In this project I am going to create a new language pair uzb-kaa. I have made the project (google play link, github link): rus->kaa and kaa->eng dictionary, therefore I have an access to the biggest Karakalpak language dictionary which I am going to use it here. So I believe that I can easily make a transducer for Karakalpak language. In addition, I have analyzed the existing repository for language pair of uzb-kaa languages (https://github.com/apertium/apertium-uzb-kaa/pull/2) and have found some linguistic errors which deviate true meaning of words. I am competent to fix these mistakes as I am a native speaker of karakalpak language.
Reasons why Google and Apertium should sponsor it
Although these languages are quite related, there is no single translator or dictionary is created till the present days. Additionally, this project would open new ways for Karakalpak language to associate with different languages as well, since now its inclusion level is very low.
A description of how and who it will benefit in society
It would an extraordinary assistance to holders of Karakalpak language, moreover, according to UNESCO, karakalpak language is regarded as vulnerable. The explanation behind this phenomenon is that the scarcity and unexplored status of Karakalpak language, thus, great efforts should be directed to this language. Major stakeholders of the project are native karakalpak people as there will be vast opportunity to explore world knowledge conveniently.
Community bonding period (May 6 - 27):
- Getting closer with Apertium tools and community
- Finding the language resources for Karakalpak and Uzbek
- Begin editing Uzbek - Karakalpak dictionary
Work Period (May 27 - August 19):
- Begin creating Karakalpak monodix using Uzbek monodix to its size.

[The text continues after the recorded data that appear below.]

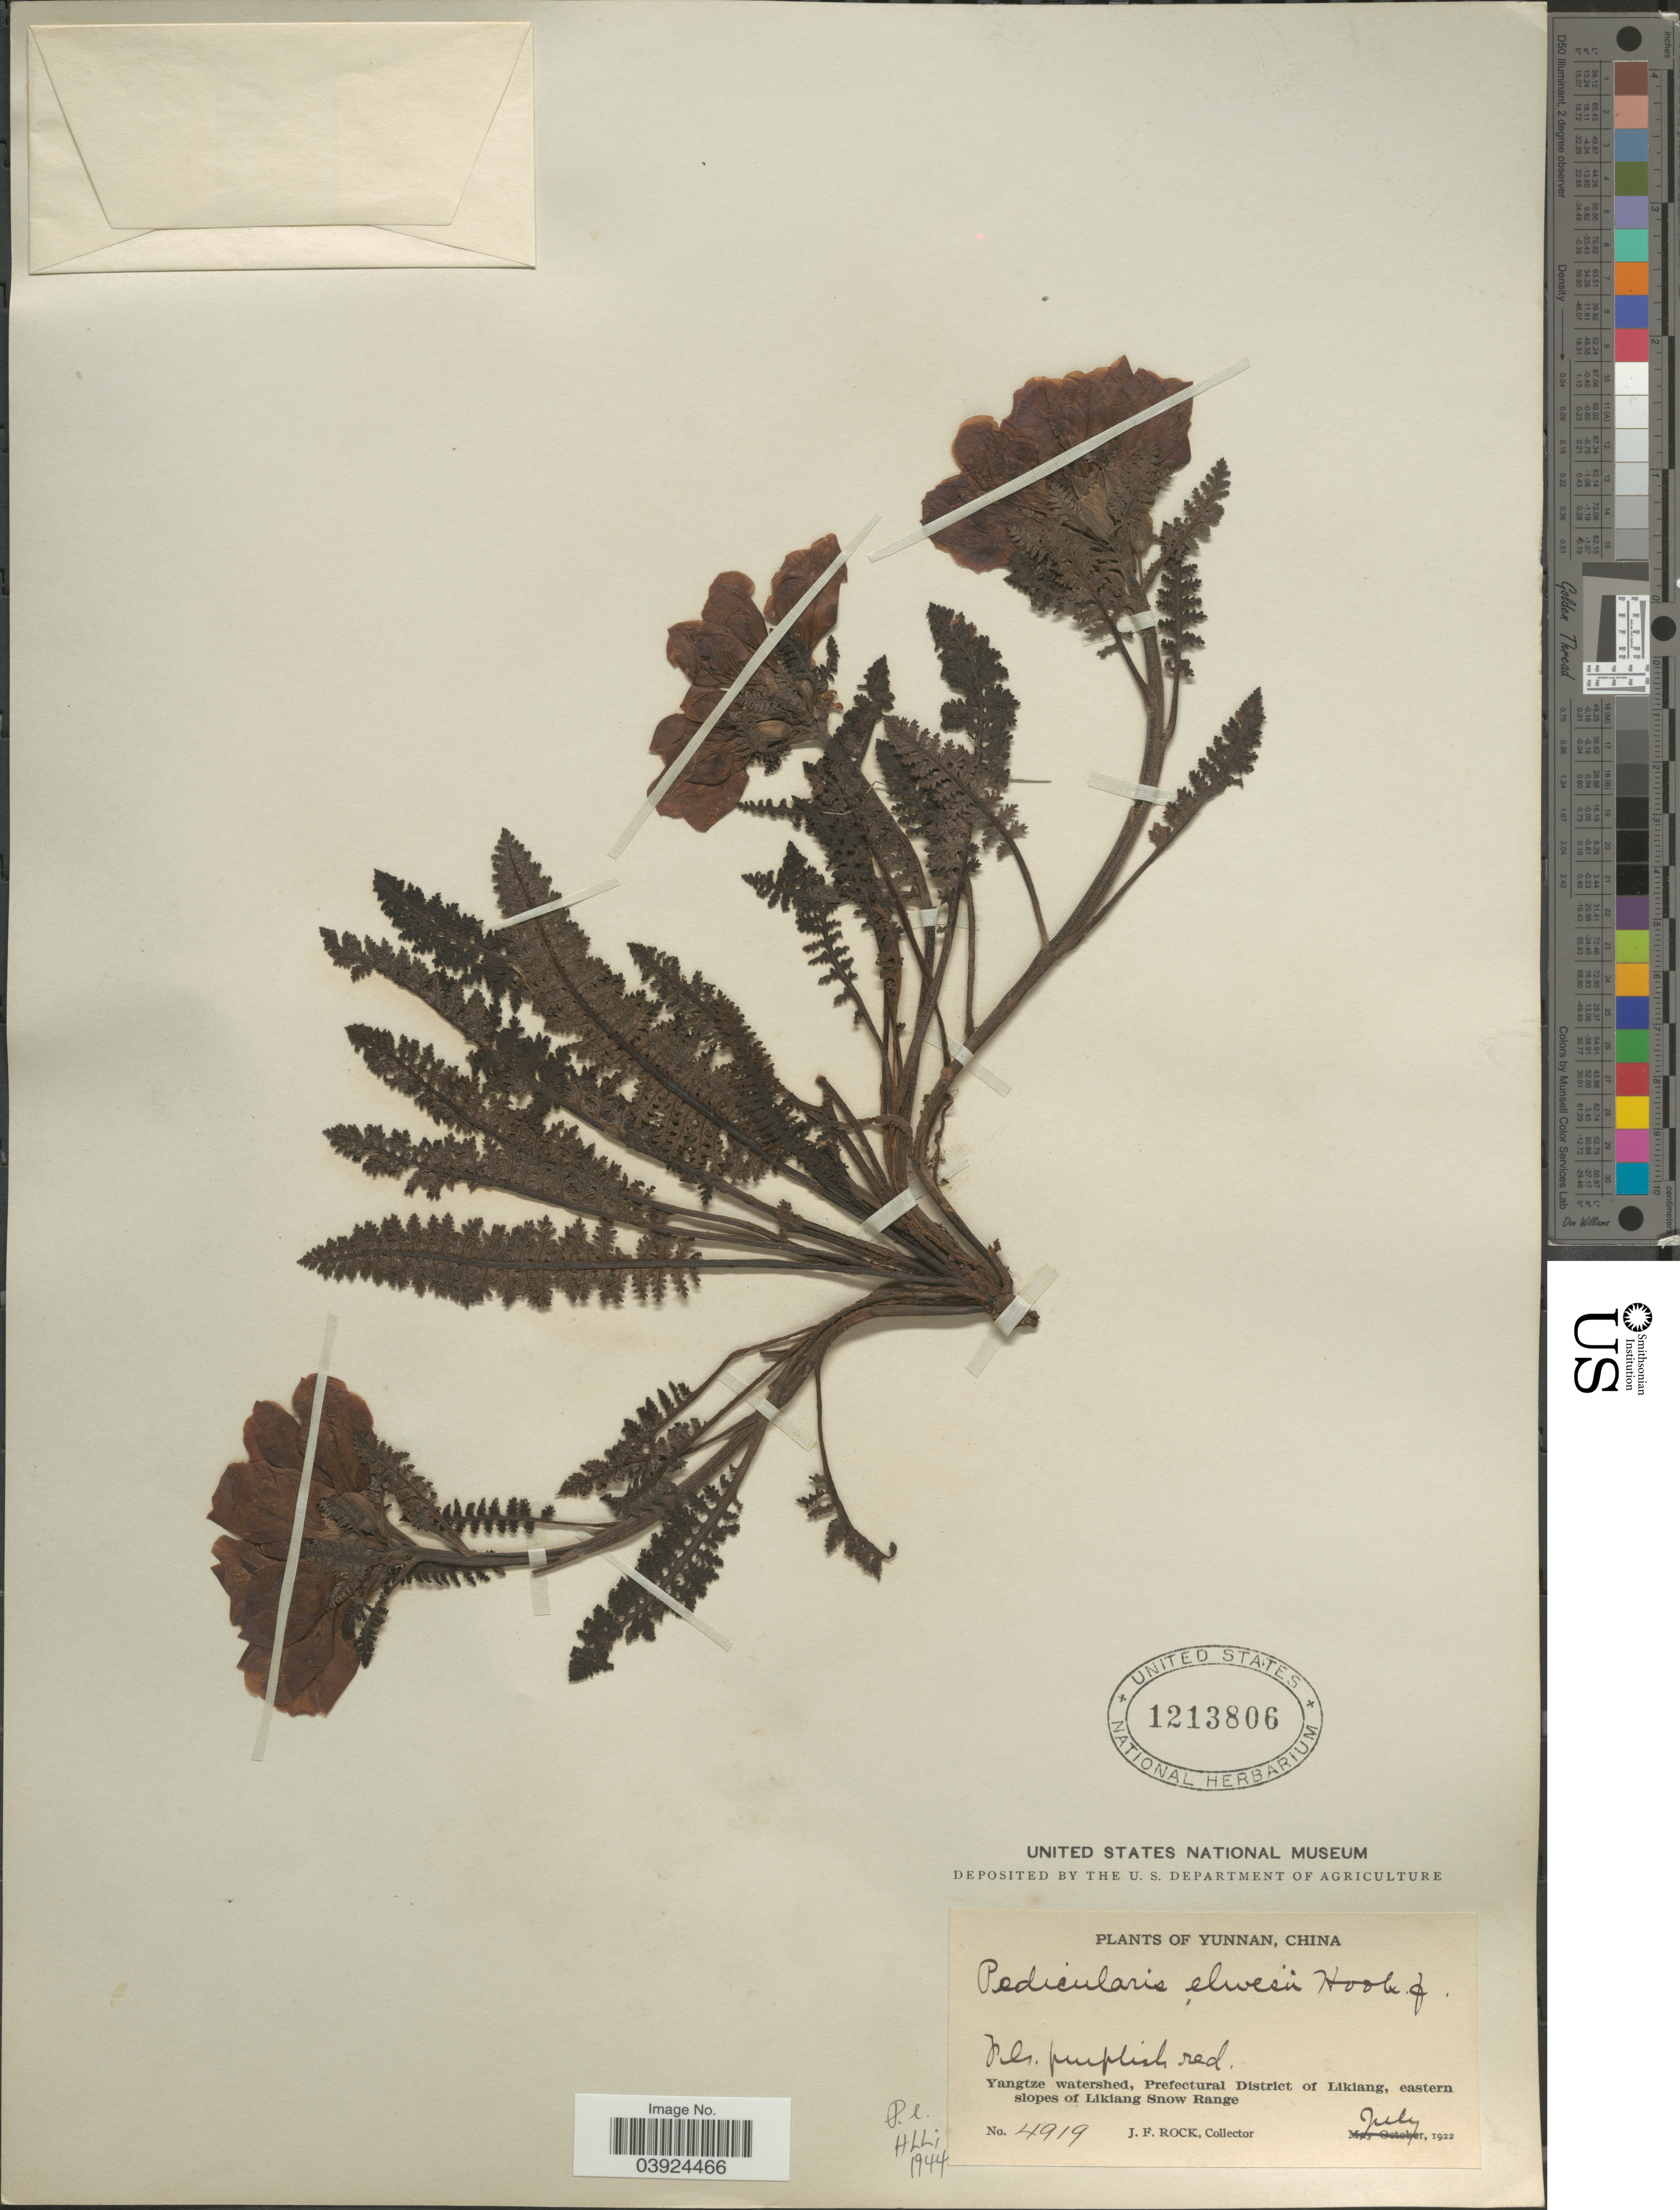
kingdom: Plantae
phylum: Tracheophyta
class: Magnoliopsida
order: Lamiales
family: Orobanchaceae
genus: Pedicularis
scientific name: Pedicularis elwesii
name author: Hook. f.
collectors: J. Rock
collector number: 4919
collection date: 1922-07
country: China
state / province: Yunnan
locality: Yangtze watershed, Prefectural District of Likiang, eastern slopes of Likiang Snow Range.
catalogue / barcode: US 1213806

- Check kaa monodix and fix existing translation errors
- Add nouns and verbs to kaa monodix
- Add adjectives, pronouns, adverbs, conjunctions and prepositions to kaa monodix
- Check the transducer
- Add transfer rules for adjectives, adverbs
- Run tests
- Discuss shortcomings of the performed work with the and fix it
Deliverable #1: updated kaa monodix
- Adding verbs to uzb-kaa bidix and adding necessary uzb-kaa transfer rules
- Adding pronouns, adverbs and others to uzb-kaa bidix and adding necessary uzb-kaa transfer rules
- Adding determinants and more adjectives to uzb-kaa bidix
- Test on a ~500 word story (achieve WER < 20%)
- add rules for concordance between verbs and pronouns
- Work on transfer rules in .t2x and .t3x files
- Test uzb-kaa bidix
- Discuss shortcomings of the performed work with the mentor and fix it
Deliverable #2: updated kaa monodix, uzb-kaa bidix and uzb-kaa transfer rules
- Check kaa, uzb monodix
- Test on ~1000 word story and achieve WER < 10% on it.
Deliverable #3: finished kaa monodix, updated uzb monodix, uzb-kaa bidix and uzb-kaa transfer rules
- Try to achieve WER < 10% on the big stories
- Discuss about performed work with the mentor
- evaluation of results and documentation
- Tidying up, releasing
- Final evaluation
List your skills and give evidence of your qualifications
I am on the 4th year of Bachelor’s degree in Programm Engineering faculty at the Tashkent University of Information Technology named after Al-Khwarizmi. My native language is Karakalpak [Kaa] and I know Uzbek [Uzb] language on a good level too, mainly due to their similarity and I live and study in Tashkent, Uzbekistan. Programming skills: C, C++, Java, Kotlin, Python, git and xml.
List any non-Summer-of-Code plans you have for the Summer
I have no non-GSoC plans for the summer and can contribute from 30 to 40 hours a week. However, my school finishes in the middle of June. Therefore, if it is fine I would like to work ~ 20 hours in the first month and in the 2nd and 3rd months I will work ~ 40-50 hours per week in order to compensate.